Saved entries =

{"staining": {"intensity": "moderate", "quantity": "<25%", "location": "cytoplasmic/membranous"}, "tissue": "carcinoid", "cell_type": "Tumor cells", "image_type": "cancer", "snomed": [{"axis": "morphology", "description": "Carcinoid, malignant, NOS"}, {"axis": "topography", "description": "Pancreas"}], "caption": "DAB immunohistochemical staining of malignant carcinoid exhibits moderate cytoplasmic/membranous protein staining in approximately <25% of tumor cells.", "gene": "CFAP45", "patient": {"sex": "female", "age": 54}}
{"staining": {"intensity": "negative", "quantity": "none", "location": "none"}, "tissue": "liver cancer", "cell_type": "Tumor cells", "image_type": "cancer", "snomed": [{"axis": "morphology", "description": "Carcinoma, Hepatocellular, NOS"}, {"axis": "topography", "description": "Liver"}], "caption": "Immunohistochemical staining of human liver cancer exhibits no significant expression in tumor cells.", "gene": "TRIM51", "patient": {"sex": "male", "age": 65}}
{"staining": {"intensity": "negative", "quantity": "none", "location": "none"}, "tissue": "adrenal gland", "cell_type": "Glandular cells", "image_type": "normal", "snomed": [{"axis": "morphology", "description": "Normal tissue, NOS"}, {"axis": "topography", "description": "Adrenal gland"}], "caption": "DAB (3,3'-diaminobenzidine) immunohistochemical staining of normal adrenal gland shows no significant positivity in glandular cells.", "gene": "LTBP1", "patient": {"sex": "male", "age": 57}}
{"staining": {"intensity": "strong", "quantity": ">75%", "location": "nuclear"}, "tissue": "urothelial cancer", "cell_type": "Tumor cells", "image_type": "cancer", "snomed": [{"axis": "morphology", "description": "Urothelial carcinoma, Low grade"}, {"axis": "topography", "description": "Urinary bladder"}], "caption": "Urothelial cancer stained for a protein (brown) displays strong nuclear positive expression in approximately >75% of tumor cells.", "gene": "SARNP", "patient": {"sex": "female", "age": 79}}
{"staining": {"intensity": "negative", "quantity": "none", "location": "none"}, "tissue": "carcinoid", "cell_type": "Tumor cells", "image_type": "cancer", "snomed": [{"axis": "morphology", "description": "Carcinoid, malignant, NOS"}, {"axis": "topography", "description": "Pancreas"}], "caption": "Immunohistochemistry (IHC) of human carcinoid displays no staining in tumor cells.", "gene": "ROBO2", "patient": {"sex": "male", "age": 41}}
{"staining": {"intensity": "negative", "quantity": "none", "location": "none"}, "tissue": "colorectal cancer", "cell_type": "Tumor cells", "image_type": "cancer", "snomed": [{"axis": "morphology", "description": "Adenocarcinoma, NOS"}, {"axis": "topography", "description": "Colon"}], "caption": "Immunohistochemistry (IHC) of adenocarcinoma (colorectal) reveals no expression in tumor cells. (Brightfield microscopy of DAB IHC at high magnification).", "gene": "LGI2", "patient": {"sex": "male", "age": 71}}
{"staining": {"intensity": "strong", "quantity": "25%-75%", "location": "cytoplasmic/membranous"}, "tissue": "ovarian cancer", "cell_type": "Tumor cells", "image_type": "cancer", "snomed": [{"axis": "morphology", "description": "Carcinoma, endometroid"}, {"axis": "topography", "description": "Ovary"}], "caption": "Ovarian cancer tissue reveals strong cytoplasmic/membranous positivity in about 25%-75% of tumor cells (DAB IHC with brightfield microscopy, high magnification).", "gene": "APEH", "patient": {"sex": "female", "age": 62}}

Your task = What you write must be the entries restated word for word, from the opening line through the one holding "(3,3'-diaminobenzidine) immunohistochemical staining", with nothing else.

Exercise solution =
{"staining": {"intensity": "moderate", "quantity": "<25%", "location": "cytoplasmic/membranous"}, "tissue": "carcinoid", "cell_type": "Tumor cells", "image_type": "cancer", "snomed": [{"axis": "morphology", "description": "Carcinoid, malignant, NOS"}, {"axis": "topography", "description": "Pancreas"}], "caption": "DAB immunohistochemical staining of malignant carcinoid exhibits moderate cytoplasmic/membranous protein staining in approximately <25% of tumor cells.", "gene": "CFAP45", "patient": {"sex": "female", "age": 54}}
{"staining": {"intensity": "negative", "quantity": "none", "location": "none"}, "tissue": "liver cancer", "cell_type": "Tumor cells", "image_type": "cancer", "snomed": [{"axis": "morphology", "description": "Carcinoma, Hepatocellular, NOS"}, {"axis": "topography", "description": "Liver"}], "caption": "Immunohistochemical staining of human liver cancer exhibits no significant expression in tumor cells.", "gene": "TRIM51", "patient": {"sex": "male", "age": 65}}
{"staining": {"intensity": "negative", "quantity": "none", "location": "none"}, "tissue": "adrenal gland", "cell_type": "Glandular cells", "image_type": "normal", "snomed": [{"axis": "morphology", "description": "Normal tissue, NOS"}, {"axis": "topography", "description": "Adrenal gland"}], "caption": "DAB (3,3'-diaminobenzidine) immunohistochemical staining of normal adrenal gland shows no significant positivity in glandular cells.", "gene": "LTBP1", "patient": {"sex": "male", "age": 57}}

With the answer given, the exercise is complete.